2015-04-22 18:11:00

Les Erythréens, l'exil permanent


(RV) Entretien- Les chefs d’Etat et de gouvernement des 28 pays de l’Union européenne se réunissent le 23 avril pour discuter des mesures à adopter face à l’afflux de migrants, quelques jours après le naufrage qui a fait plus de 800 morts au large des côtes libyennes.

Parmi les nombreux migrants qui tentent de traverser la mer Méditerranée, les Erythréens représentent l’un des contingents les plus importants. Ce petit pays d’Afrique de l’Est, qui a fait sécession de l’Ethiopie en 1992, compte plus d’un quart de ses ressortissants à l’extérieur de ses frontières. Ils fuient la dictature d’Issayas Afewerki, qui impose aux habitants des conditions de vie très dures et a beaucoup isolé le pays par rapport aux autres Etats africains.

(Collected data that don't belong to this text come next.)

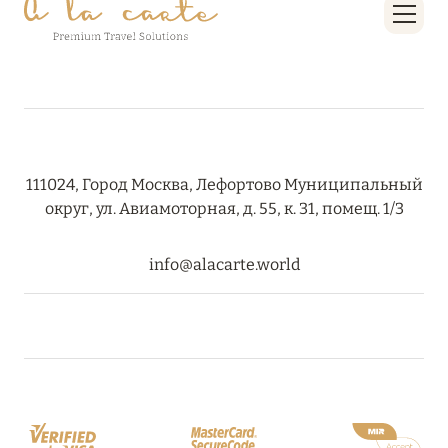
RIXOS PREMIUM SAADIYAT ISLAND ABU DHABI:
КОНЦЕПЦИЯ «ВСЁ ВКЛЮЧЕНО – ВСЁ
ЭКСКЛЮЗИВНО»
Подробнее
27 сентября 2024
111024, Город Москва, Лефортово Муниципальный
округ, ул. Авиамоторная, д. 55, к. 31, помещ. 1/3
HÔTEL BARRIÈRE LES NEIGES
Подробнее
info@alacarte.world
27 сентября 2024
HÔTEL BARRIÈRE LES NEIGES
Подробнее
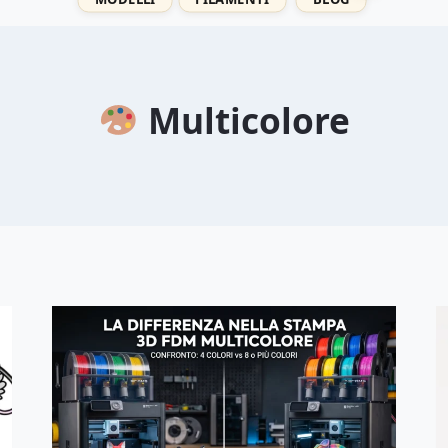
Multicolore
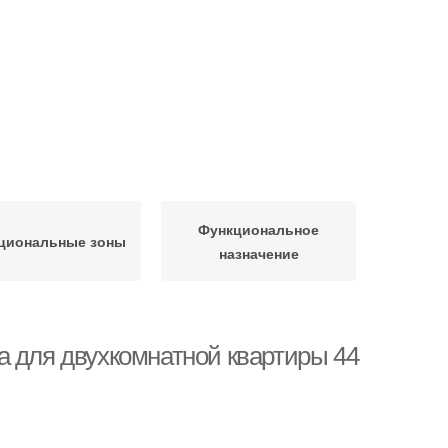
Функциональное
циональные зоны
назначение
а для двухкомнатной квартиры 44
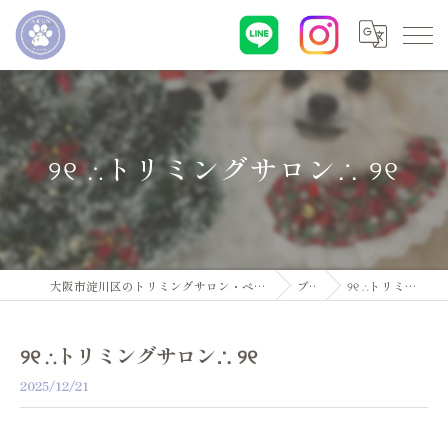
୨୧ ∴トリミングサロン∴ ୨୧
大阪市淀川区のトリミングサロン・ペットサロンならDogsalon ARUN
ブログ
୨୧ ∴トリミングサロン∴ ୨୧
୨୧ ∴トリミングサロン∴ ୨୧
2025/12/21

Le journaliste Léonard Vincent, auteur du livre « Les Erythréens » paru en 2012 aux éditions Payot et Rivages évoque l’importance de cette diaspora de plus d’un million d’hommes et de femmes, souvent soumis à l’insécurité, à la violence et à un contrôle politique qui dépasse les frontières du pays.

 

L’Érythrée, c’est un petit pays d’Afrique de l’Est qui est coincé entre Djibouti, le Soudan et l’Éthiopie sur les bords de la Mer Rouge. C’est un pays qui est indépendant de facto depuis 1991, après trente ans de guerre de libération. C’était anciennement le rivage de l’Éthiopie. Ils ont combattu une guerre extrêmement cruelle dans la solitude. C’est un tout petit pays d’environ cinq à six millions d’habitants mais on estime depuis dix ans que les Érythréens fuient en masse l’enfer totalitaire qui règne dans leur pays. On estime qu’il y a plus d’un million d’Érythréens qui vivent aujourd’hui à l’étranger.

Et qui sont du coup plutôt en Europe ou il y en a qui sont partis aussi vers d’autres pays d’Afrique ?

Il  y a un peu de tout. Il y a des camps de réfugiés au Soudan qui sont surpeuplés. Il y a aussi environs 100.000 Érythréens qui sont en Éthiopie, donc le long de l’ancienne ligne de front dans plusieurs camps qui ouvrent au fur et à mesure qu’ils arrivent dans le Tigré éthiopien et en pays Afar. Il y a aussi beaucoup d’Érythréens qui sont en Égypte, dans les bidonvilles autour du Caire ou détenus dans le Sinaï par des mafias de bédouins qui les rançonnent, les rackettent, les torturent et les tuent souvent. Il y a en a aussi beaucoup qui sont coincés en Libye. Il y a aussi une importante diaspora qui est allée en Europe, aux États-Unis et au Canada. C’est un pays dont le peuple est atomisé aux quatre coins de la planète avec une diaspora organisée et souvent puissante. Et puis, un régime extrêmement soupçonneux qui les surveille au-delà de ses frontières puisque les ambassades sont extrêmement puissantes et il est requis de payer un impôt révolutionnaire, faute de quoi on ne peut plus envoyer de courriers, on ne peut pas communiquer avec le pays. C’est une diaspora qui est toujours aussi tourmentée, même après avoir fui la dictature.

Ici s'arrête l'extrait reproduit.